The literature provides little guidance for determining the required fire behaviour knowledge (e.g. the use of crown fire models developed for conifers and the spotting potential of eucalypts) for an effective protection of eucalypt plantations (Fernandes et al., 2011). Indeed, the limitations of simulation models has been suggested by several authors (Alexander & Cruz, 2013; Cruz & Alexander, 2010). A large number of observations obtained from carrying out experimental simulations studies (e.g. FlamMap5) showed that, in many cases, they are instrumental to predict fire behaviour characteristics and can quantitatively replicate large wildfire events, in terms of predicted burned area (Finney et al., 2011), and size and shape of perimeters (Ager et al., 2014a; Salis et al., 2014). Wildfire simulations should be regarded as general indicators of wildfire exposure and fuel management planning for prioritising fire protection efforts (Salis et al., 2013). We attempted to minmise errors with the application of FlamMap by using calibrated fuel models for the study area (b18Fernandes et al., 2009). We acknowledge that even if the strategic location of fuel treatments projects are in line with local manager experiences and silviculture practices, uncertainties in the the fuel model and weather data input (i.e., wind conditions) contribute to variability in our modeled outputs (Oliveira et al., 2016).

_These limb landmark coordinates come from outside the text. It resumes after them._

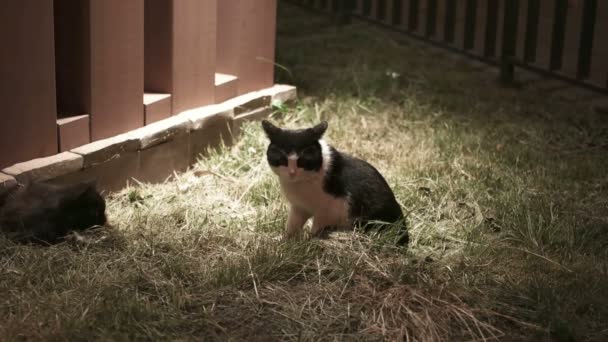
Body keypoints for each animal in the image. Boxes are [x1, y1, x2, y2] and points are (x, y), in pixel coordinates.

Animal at [262, 119, 408, 244]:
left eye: (303, 160)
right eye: (282, 159)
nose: (292, 172)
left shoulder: (332, 210)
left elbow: (316, 229)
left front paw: (309, 242)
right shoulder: (299, 207)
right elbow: (292, 226)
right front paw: (284, 241)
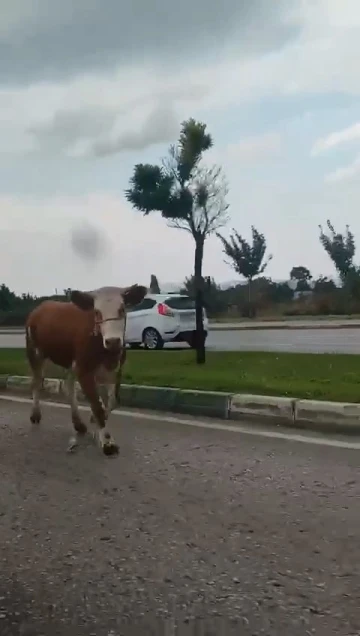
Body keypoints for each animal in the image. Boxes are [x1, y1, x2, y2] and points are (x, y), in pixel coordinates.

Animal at [25, 286, 146, 454]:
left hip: (70, 361)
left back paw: (78, 423)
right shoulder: (84, 370)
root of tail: (41, 307)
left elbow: (111, 402)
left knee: (68, 387)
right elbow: (97, 406)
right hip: (35, 353)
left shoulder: (114, 370)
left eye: (122, 309)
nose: (113, 341)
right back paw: (35, 414)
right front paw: (107, 442)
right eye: (96, 312)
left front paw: (96, 422)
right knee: (37, 382)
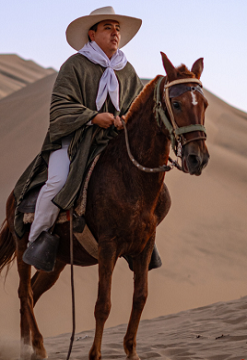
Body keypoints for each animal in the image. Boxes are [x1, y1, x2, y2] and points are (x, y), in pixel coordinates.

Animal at [0, 53, 208, 360]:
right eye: (177, 103)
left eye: (204, 104)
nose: (198, 159)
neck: (131, 178)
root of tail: (14, 194)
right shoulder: (108, 247)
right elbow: (103, 304)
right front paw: (95, 355)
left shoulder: (145, 245)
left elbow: (140, 297)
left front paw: (131, 351)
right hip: (23, 246)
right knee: (24, 293)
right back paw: (36, 345)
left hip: (56, 261)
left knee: (31, 294)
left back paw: (28, 346)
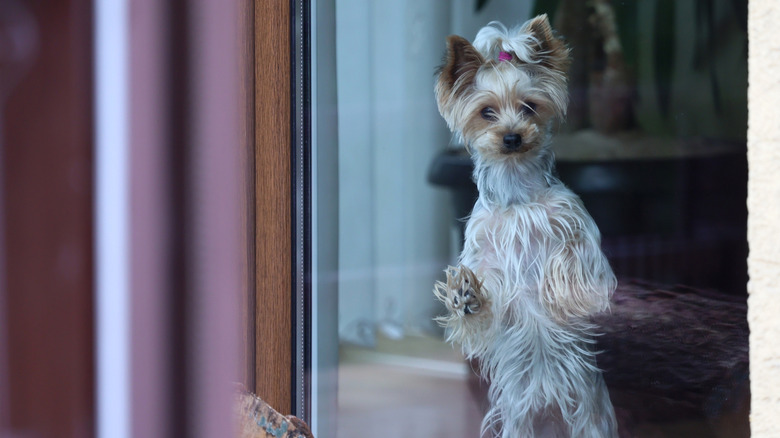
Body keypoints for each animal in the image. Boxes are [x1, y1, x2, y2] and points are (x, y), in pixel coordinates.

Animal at [432, 14, 616, 438]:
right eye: (486, 112)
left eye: (529, 106)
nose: (512, 136)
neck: (517, 194)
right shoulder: (485, 255)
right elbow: (486, 304)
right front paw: (464, 296)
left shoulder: (575, 222)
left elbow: (574, 256)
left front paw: (560, 290)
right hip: (519, 422)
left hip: (591, 419)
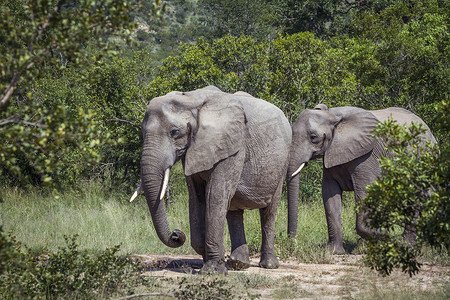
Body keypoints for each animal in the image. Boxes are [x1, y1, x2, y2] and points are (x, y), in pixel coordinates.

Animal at [132, 85, 292, 274]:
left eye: (174, 132)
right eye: (142, 132)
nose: (176, 234)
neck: (191, 99)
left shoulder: (233, 147)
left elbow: (214, 195)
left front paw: (212, 270)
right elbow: (197, 197)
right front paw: (211, 260)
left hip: (282, 162)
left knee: (268, 211)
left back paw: (268, 265)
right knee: (234, 209)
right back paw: (238, 264)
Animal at [288, 104, 436, 254]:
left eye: (313, 137)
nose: (293, 243)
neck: (333, 114)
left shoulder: (367, 156)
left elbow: (365, 191)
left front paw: (385, 237)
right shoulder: (332, 154)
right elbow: (330, 194)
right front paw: (334, 252)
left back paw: (405, 246)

In future work we will conduct sensitivity analyses to test a wide range of scenarios that vary in terms of intensity of area treated (hectares). We also suggest that future studies include social and demographic factors since these play a role in Serra do Socorro fire regime as evidenced by the strong links between population and agricultural activities and the common use of fire irrespective of season (Raínha & Fernandes, 2002). Coupling mitigation efforts for both social and biophysical risk factors in terms of human ignitions and fuel management is likely the most efficient mitigation strategy for wildfire risk management in fire prone eucalypt plantations in Portugal. Moreover, a better understanding of wildfire risk transmission between eucalypt plantations and surrounding communities (Ager et al., 2014b; Haas et al., 2015; Oliveira et al., 2016) will facilitate the development of strategic fuel treatment plans aimed at reducing future wildfire impacts.